Five Eyes Launch Guidance to Improve Edge Device Security


The UK’s leading cybersecurity agency and its Five Eyes peers have produced new guidance for manufacturers of edge devices designed to improve baseline security.

GCHQ’s National Cyber Security Centre (NCSC) and allies in Australia, Canada, New Zealand and the US published the document yesterday in response to mounting threats to virtual and physical devices that sit at the network edge.

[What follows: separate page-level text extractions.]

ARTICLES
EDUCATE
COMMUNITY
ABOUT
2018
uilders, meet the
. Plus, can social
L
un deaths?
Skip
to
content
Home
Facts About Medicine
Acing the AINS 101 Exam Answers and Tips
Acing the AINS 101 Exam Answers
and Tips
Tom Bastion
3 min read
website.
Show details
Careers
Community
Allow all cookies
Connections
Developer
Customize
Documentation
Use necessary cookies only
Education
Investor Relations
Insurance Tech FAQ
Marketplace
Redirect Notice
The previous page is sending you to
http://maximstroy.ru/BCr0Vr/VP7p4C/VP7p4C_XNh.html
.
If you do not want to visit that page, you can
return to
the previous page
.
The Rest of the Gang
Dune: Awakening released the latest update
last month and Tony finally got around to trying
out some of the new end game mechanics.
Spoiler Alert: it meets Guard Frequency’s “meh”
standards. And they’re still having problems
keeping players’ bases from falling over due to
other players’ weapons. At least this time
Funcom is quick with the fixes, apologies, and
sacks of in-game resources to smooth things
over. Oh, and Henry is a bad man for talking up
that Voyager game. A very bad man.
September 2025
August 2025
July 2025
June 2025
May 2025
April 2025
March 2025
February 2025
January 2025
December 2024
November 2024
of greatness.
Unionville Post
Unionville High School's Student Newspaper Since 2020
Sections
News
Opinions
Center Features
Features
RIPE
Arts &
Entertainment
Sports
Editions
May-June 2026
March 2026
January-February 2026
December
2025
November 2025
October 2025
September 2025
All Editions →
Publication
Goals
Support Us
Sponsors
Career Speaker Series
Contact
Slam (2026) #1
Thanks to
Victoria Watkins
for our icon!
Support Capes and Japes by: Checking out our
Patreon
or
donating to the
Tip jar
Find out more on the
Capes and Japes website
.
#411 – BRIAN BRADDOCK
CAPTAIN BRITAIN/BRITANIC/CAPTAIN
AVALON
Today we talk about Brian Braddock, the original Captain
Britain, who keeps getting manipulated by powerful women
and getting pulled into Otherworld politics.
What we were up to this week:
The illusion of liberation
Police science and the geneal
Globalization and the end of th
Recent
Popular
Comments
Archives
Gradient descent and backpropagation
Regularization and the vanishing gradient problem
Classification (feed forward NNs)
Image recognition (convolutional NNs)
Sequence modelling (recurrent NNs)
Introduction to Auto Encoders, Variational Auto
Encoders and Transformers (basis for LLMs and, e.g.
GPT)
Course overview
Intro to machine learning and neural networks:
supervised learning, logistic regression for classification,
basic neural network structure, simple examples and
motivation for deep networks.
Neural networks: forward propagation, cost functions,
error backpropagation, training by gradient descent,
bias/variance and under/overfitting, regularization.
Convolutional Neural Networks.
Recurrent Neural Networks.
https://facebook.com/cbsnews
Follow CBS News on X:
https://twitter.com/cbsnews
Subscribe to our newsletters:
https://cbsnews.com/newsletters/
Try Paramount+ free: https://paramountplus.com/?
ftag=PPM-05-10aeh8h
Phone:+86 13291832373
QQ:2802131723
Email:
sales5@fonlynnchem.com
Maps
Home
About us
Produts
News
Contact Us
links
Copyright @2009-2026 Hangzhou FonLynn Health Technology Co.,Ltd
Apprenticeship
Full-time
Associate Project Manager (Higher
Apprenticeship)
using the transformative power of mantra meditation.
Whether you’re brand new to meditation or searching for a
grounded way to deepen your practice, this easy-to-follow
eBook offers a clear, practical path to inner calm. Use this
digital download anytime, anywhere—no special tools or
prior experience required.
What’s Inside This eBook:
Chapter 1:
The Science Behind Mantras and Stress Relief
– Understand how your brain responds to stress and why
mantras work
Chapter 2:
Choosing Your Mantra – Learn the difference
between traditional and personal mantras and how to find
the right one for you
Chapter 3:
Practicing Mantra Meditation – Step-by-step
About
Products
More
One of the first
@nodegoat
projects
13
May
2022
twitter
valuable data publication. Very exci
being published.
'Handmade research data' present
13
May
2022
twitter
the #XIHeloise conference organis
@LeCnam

These include perimeter security solutions, routers, network attached storage (NAS), IoT devices, sensors and cameras.

“In the face of a relentless wave of intrusions involving network devices globally our new guidance sets what we collectively see as the standard required to meet the contemporary threat,” said NCSC technical director, Ollie Whitehouse.

“In doing so we are giving manufacturers and their customers the tools to ensure products not only defend against cyber-attacks but also provide investigative capabilities require post intrusion.”

Read more on edge devices: Ivanti: Three CSA Zero-Days Are Being Exploited in Attacks

The document is designed to ensure manufacturers follow a minimum set of security best practices, and that their customers know what to look for when choosing new physical and virtual network devices.

It focuses on a series of logging requirements to support threat detection and response, and forensic data acquisition requirements.

“Device manufacturers are encouraged to include and enable standard logging and forensic features that are robust and secure by default, so that network defenders can more easily detect malicious activity and investigate following an intrusion,” the guidance noted.

“By following the minimum levels of observability and digital forensics baselines outlined in this guidance, device manufacturers and their customers will be better equipped to detect and identify malicious activity against their solutions. Device manufacturers should also use it to establish a baseline of standard features to include in the architecture of network devices and appliances.”

Edge Devices Under Attack

Financially motivated and state-backed threat actors are targeting edge devices with increasing frequency.

A June 2024, a WithSecure report found that, while the monthly number of software flaws added to CISA’s Known Exploited Vulnerabilities (KEV) catalog dropped 56% annually, the monthly addition of edge service and infrastructure CVEs rose by 22% over the same period.

What’s more, the latter CVEs were said, on average, to have an 11% higher severity scoring.

Ivanti products have been particularly badly hit. Last month, researchers warned that critical zero-day bug CVE-2025-0282 – which affects Ivanti Connect Secure, Ivanti Policy Secure and Ivanti Neurons for ZTA gateways – had been exploited in the wild from mid-December 2024.

A year previously, Dutch intelligence services discovered that Chinese threat actors had exploited a zero-day in FortiGate devices to infiltrate defense networks and deploy novel malware dubbed “Coathanger.”

Juilette Hudson, CTO of CybaVerse, argued that when edge devices are insecure, the whole network they’re running on is more exposed to attack.

“Today all businesses are digital businesses, where they rely on smart devices and the internet to deliver services. But this expands the enterprise attack surface,” she added.

“Having good visibility across network assets and running proactive monitoring for threats are essential, but device manufacturers also have a key role to play, and it is essential they practice good security hygiene in the development process.”